● **Your objective**
From the records below, print exactly the lines starting at the one containing "power microscopy micrograph" and ending at the one containing "(IHC) image of", ends included, and nothing else.

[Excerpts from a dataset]
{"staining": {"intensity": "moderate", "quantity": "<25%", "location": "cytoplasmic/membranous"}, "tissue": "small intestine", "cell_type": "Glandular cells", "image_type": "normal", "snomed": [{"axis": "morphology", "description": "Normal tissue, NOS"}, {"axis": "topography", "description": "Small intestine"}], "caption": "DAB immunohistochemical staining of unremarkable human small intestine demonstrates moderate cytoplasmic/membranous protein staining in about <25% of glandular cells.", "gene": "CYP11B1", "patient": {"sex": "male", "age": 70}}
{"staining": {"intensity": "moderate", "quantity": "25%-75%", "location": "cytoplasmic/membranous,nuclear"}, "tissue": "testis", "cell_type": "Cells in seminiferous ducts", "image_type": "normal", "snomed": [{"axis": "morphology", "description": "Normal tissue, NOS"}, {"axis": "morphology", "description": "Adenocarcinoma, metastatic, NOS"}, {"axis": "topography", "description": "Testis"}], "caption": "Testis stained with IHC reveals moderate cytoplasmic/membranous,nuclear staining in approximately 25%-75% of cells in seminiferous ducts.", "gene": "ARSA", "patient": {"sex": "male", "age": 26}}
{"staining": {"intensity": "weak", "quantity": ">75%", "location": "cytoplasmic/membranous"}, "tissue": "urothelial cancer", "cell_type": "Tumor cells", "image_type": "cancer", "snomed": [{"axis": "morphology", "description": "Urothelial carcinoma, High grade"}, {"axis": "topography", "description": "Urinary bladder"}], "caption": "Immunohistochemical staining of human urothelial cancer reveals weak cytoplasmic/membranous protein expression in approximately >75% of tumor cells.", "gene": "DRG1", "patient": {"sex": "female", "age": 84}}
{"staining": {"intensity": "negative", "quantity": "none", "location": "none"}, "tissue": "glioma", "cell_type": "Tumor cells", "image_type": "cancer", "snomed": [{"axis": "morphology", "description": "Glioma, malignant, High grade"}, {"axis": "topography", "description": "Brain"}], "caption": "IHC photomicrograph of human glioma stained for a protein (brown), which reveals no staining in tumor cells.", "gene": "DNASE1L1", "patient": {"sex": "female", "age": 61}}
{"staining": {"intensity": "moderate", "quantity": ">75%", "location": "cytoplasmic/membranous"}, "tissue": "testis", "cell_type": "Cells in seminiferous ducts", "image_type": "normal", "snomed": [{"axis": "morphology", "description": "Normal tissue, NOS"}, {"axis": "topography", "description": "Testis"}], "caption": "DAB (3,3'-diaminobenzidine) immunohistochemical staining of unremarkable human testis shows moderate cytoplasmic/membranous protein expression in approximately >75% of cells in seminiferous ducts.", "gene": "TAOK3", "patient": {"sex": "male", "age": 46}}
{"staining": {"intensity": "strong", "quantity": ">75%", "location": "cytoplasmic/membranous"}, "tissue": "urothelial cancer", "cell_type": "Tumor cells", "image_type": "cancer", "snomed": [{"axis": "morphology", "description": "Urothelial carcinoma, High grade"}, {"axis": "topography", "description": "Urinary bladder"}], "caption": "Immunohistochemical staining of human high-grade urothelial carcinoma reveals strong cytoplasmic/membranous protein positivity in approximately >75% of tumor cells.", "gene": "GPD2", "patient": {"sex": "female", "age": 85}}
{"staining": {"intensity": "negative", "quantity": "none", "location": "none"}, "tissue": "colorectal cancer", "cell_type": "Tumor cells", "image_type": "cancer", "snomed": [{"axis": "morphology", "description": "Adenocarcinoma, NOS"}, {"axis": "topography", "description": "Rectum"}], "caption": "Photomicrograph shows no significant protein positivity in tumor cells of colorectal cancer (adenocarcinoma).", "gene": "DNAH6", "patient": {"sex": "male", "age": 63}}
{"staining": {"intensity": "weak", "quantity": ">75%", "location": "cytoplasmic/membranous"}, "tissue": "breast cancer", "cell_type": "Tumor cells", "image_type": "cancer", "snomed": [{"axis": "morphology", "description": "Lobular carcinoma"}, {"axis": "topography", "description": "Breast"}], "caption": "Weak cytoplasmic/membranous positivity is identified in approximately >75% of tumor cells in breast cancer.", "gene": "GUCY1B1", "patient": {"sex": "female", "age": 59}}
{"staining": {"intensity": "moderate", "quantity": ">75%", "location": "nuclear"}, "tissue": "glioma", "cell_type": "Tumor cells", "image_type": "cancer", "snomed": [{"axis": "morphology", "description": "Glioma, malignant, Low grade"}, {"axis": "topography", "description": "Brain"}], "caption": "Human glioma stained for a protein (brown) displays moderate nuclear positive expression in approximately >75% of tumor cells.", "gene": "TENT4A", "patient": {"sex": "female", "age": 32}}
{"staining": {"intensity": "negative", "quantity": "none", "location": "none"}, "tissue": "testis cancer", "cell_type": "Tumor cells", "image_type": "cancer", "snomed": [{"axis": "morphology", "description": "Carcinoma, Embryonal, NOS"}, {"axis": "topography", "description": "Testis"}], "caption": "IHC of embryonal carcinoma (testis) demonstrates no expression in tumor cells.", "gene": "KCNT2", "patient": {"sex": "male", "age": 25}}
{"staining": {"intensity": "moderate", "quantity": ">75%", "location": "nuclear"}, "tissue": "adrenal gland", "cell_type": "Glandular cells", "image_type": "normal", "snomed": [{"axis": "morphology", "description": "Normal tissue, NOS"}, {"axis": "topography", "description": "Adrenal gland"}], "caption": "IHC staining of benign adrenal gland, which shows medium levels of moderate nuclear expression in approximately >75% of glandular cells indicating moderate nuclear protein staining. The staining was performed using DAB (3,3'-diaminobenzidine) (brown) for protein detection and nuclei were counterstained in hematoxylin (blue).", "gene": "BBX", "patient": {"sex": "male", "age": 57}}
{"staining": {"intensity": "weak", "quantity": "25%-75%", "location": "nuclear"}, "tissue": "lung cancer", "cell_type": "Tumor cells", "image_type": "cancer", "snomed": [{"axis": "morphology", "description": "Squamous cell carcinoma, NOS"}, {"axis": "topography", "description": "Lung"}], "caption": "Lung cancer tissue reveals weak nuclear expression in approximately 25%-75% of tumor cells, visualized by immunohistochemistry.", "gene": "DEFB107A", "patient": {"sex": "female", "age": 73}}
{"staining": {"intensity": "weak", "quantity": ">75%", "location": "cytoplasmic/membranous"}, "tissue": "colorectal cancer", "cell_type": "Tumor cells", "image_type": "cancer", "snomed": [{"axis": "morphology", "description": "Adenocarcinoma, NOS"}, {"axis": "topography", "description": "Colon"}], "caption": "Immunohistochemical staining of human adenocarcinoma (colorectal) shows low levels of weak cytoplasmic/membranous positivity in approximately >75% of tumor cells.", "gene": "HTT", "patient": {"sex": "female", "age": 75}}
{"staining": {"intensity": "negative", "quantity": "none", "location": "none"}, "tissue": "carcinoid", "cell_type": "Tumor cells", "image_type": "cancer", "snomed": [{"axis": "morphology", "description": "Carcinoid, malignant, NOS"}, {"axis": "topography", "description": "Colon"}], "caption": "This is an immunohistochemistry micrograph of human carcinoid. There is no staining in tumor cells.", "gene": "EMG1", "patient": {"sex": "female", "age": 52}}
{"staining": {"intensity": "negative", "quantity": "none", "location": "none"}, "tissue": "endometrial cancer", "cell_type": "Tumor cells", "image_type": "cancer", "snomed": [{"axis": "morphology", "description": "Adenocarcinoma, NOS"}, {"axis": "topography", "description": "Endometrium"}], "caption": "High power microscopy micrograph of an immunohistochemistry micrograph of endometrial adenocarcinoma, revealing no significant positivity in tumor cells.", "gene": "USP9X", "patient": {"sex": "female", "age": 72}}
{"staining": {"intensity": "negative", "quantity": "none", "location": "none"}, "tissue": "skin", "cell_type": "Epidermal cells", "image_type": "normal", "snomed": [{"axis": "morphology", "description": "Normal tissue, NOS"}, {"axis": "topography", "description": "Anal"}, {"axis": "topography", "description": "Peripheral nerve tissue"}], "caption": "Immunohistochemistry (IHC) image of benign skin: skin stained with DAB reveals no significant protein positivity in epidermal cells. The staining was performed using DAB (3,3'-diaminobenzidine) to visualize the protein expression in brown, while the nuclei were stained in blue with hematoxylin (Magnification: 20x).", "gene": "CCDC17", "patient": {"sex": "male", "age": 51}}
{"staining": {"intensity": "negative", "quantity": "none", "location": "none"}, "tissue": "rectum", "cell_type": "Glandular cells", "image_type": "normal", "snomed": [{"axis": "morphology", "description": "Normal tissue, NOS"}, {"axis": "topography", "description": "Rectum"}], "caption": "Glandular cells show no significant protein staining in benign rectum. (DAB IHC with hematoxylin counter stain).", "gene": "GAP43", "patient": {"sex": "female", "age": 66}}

● **Task result**
{"staining": {"intensity": "negative", "quantity": "none", "location": "none"}, "tissue": "endometrial cancer", "cell_type": "Tumor cells", "image_type": "cancer", "snomed": [{"axis": "morphology", "description": "Adenocarcinoma, NOS"}, {"axis": "topography", "description": "Endometrium"}], "caption": "High power microscopy micrograph of an immunohistochemistry micrograph of endometrial adenocarcinoma, revealing no significant positivity in tumor cells.", "gene": "USP9X", "patient": {"sex": "female", "age": 72}}
{"staining": {"intensity": "negative", "quantity": "none", "location": "none"}, "tissue": "skin", "cell_type": "Epidermal cells", "image_type": "normal", "snomed": [{"axis": "morphology", "description": "Normal tissue, NOS"}, {"axis": "topography", "description": "Anal"}, {"axis": "topography", "description": "Peripheral nerve tissue"}], "caption": "Immunohistochemistry (IHC) image of benign skin: skin stained with DAB reveals no significant protein positivity in epidermal cells. The staining was performed using DAB (3,3'-diaminobenzidine) to visualize the protein expression in brown, while the nuclei were stained in blue with hematoxylin (Magnification: 20x).", "gene": "CCDC17", "patient": {"sex": "male", "age": 51}}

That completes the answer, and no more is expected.